Okay, sewers may be a stretch. Watch an old music video and see how long the shots last. They hold on some angle as the singer awkwardly lip-syncs, unsure if they are supposed to faux-sing AT the lens or not – and the shot holds and holds and it seems like forever. Tastes change. What worked back when doesn’t work now – but that doesn’t mean that it sucked back then. Our perspective has changed, but the history has not.
You could argue that YouToogle is great for viewers – we can see what we want, when we want it. That certainly is progress. But what is convenient for us is not always better for the industry. It would be convenient for me if Ferraris were free, but the people that make Ferraris probably have a different view.

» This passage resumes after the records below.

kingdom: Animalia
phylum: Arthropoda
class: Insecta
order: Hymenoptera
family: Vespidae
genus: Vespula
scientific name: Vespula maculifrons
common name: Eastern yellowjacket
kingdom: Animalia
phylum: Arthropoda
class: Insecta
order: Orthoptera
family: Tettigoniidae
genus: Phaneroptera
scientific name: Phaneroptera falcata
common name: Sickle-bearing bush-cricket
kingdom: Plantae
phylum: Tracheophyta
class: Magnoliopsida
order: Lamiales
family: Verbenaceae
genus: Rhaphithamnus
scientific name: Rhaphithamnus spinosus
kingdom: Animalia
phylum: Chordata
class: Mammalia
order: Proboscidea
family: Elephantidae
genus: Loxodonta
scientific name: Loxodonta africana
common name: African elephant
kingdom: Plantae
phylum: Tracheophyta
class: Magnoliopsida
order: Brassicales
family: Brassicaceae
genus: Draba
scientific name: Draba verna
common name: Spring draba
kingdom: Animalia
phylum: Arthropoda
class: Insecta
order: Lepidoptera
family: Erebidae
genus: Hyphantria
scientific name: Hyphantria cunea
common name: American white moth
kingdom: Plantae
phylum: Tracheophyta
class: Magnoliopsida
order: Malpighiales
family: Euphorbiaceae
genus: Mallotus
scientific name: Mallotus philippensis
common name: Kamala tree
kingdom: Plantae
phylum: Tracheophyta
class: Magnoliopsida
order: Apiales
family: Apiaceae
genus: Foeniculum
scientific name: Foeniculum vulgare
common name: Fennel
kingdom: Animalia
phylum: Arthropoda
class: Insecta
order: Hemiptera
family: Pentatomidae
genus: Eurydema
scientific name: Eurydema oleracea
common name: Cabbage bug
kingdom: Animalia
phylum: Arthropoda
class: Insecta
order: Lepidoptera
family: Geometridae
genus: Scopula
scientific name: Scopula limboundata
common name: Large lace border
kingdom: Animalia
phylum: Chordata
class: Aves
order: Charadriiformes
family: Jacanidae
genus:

When MTV (and radio) pushed content at us – we passively absorbed clips we didn’t specifically search out. They shoved stuff down our throats and a lot of the time we bought it, like a pre-blue pill Neo. Freedom’s just another word for “nothing left to lose.”
The IntraTubes have not shown much of an ability to convince people to go buy an LP/cassette/CD/MP3/brain-chip implant. This new “click it yourself” model is great at getting the videos out there, but – at least so far – not so good at turning those eyeballs into dollars. Those dollars turned into music video budgets for all the clips we loved (and the ones we sat through as well).